A new bakery on Halsey Street in Bed-Stuy will have a Haitian focus with coconuts, mangoes, patties and salads, according to DNAinfo. Though we think Kafe L’Ouverture may be just a little full of itself. As one of the owners told the news site. “We won’t just sell coffee, it’s an experience. People can brace themselves for an amazing trip you won’t need a passport for.”
The Village and the Lower East Side looked pretty much entirely different in the early 1980s, as these photos by Steve Butcher on Gothamist illustrate. Well, actually the corner of 13th and Avenue A looks pretty similar.
Meanwhile, Madison Avenue merchants are yearning for the more recent past after the Whitney decamped to the Meatpacking District, according to Crain’s. Restaurants and businesses report quieter afternoons, but really have no one but themselves to blame, the paper notes, but they opposed any and all expansions of the Brutalist building that was long the Whitney’s home. Also, the impending use of the space by the Met would seem to mean any dip in business will be short-lived.
Maybe all the poor people should just leave Manhattan already so they can afford their rent, Rahul Jain of the Citizens Budget Committee suggests in an interview with the Village Voice in which he advocates for ending rent regulation. In any event, he “corrects” some myths that would seem to advocate for the former: Myth: “A majority of tenant households in New York City are rent-burdened.” Fact: “Thirty-eight percent of tenant households in New York City are rent-burdened.”
Brooklyn Bridge Park has settled a lawsuit spurred by the addition of affordable housing in two towers planned for Pier 6, according to The New York Times. A judge ruled that while another environmental review was not necessary, the park corporation did have to formally change the plan.
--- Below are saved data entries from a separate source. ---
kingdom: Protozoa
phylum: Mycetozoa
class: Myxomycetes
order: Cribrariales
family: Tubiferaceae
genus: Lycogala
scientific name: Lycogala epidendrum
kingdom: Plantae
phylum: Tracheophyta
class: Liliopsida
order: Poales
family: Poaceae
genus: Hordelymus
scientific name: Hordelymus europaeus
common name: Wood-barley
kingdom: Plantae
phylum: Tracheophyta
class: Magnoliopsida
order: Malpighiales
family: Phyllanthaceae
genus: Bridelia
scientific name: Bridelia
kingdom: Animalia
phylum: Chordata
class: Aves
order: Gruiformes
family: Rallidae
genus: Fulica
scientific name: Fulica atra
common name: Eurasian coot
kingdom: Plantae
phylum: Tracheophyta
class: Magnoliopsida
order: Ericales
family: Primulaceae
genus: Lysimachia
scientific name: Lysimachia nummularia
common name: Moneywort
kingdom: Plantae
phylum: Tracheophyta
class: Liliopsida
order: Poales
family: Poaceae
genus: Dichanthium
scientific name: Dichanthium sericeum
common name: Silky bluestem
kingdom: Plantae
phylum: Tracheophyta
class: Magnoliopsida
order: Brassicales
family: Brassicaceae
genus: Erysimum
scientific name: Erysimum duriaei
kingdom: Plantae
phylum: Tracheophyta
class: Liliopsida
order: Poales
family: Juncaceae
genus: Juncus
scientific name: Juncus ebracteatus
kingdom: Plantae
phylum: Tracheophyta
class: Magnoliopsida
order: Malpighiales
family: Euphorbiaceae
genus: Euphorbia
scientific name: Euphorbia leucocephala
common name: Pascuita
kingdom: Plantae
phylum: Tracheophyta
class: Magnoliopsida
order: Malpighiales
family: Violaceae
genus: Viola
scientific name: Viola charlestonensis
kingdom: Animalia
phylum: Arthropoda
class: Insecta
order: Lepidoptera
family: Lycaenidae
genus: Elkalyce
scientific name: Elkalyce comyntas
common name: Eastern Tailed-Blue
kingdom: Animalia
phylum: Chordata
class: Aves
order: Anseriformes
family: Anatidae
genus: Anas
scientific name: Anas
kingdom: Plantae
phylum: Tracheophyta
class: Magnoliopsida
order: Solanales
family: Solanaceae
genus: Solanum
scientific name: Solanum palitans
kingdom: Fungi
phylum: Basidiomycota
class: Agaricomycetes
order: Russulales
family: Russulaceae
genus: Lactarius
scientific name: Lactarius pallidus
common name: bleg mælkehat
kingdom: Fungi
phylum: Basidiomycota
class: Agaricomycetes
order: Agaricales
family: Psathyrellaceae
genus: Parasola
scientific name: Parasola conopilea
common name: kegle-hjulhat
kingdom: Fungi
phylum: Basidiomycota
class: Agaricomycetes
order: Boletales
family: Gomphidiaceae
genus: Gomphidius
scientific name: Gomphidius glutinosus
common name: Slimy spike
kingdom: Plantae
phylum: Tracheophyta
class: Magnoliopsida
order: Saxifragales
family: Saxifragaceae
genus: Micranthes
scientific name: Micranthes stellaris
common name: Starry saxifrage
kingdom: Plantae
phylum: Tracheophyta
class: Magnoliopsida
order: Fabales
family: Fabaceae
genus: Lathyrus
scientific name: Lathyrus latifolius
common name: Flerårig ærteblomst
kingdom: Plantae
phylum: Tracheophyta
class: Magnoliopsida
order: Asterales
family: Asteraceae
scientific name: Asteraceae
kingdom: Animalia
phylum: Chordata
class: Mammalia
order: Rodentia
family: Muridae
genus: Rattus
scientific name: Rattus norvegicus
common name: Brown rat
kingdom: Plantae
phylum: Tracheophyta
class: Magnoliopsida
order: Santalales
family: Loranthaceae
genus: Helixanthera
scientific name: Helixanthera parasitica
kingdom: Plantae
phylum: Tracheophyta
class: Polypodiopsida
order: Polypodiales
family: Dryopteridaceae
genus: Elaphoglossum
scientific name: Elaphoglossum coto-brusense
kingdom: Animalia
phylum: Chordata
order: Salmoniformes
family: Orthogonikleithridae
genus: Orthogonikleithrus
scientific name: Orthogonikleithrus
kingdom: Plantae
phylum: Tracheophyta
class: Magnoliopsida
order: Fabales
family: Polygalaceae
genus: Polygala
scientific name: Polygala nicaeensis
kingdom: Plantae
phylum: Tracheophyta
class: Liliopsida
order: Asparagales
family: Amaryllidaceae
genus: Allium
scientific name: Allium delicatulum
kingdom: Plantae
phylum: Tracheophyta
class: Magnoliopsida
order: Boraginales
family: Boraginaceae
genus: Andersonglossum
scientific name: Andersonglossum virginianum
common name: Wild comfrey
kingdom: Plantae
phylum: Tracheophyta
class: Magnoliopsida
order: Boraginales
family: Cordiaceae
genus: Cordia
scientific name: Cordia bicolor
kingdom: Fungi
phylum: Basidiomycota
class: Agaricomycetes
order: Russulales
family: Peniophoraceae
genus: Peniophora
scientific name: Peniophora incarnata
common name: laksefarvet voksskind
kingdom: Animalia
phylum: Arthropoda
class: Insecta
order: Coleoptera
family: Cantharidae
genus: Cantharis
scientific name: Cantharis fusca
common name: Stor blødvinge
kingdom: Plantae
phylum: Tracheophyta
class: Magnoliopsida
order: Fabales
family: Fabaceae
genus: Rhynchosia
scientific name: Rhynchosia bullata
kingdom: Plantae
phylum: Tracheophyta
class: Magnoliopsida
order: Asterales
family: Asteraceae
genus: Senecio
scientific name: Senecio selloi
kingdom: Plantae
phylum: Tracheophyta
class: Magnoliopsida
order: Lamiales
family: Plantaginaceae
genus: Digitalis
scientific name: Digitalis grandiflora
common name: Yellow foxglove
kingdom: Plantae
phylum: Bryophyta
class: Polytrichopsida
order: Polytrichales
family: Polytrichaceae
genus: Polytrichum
Many of us are already coughing up $116 a month for an MTA card, but Gothamist reports that a new study from comptroller Scott Stringer shows that each household in the city is actually chipping in an additional $130 a month in taxes to the transit authority, suggesting that it’s time the state and the federal government pony up and put in some more.
Nor does it help when thieves steal 500 feet of copper cable from the subway tracks, leading to service disruptions, as they did on the A tracks by Howard Beach, according to The New York Times—a theft that was unusually brazen, even for copper thieves.
Moving on to non-public transit related issues: four taxi medallion lenders filed a lawsuit against the mayor and the Taxi and Limousine Commission for allegedly not enforcing the law to prevent Uber from picking up street hails, Crain’s reports. The dispute turns on whether or not using a phone app on the street amounts to hailing or calling a dispatcher and ordering a car.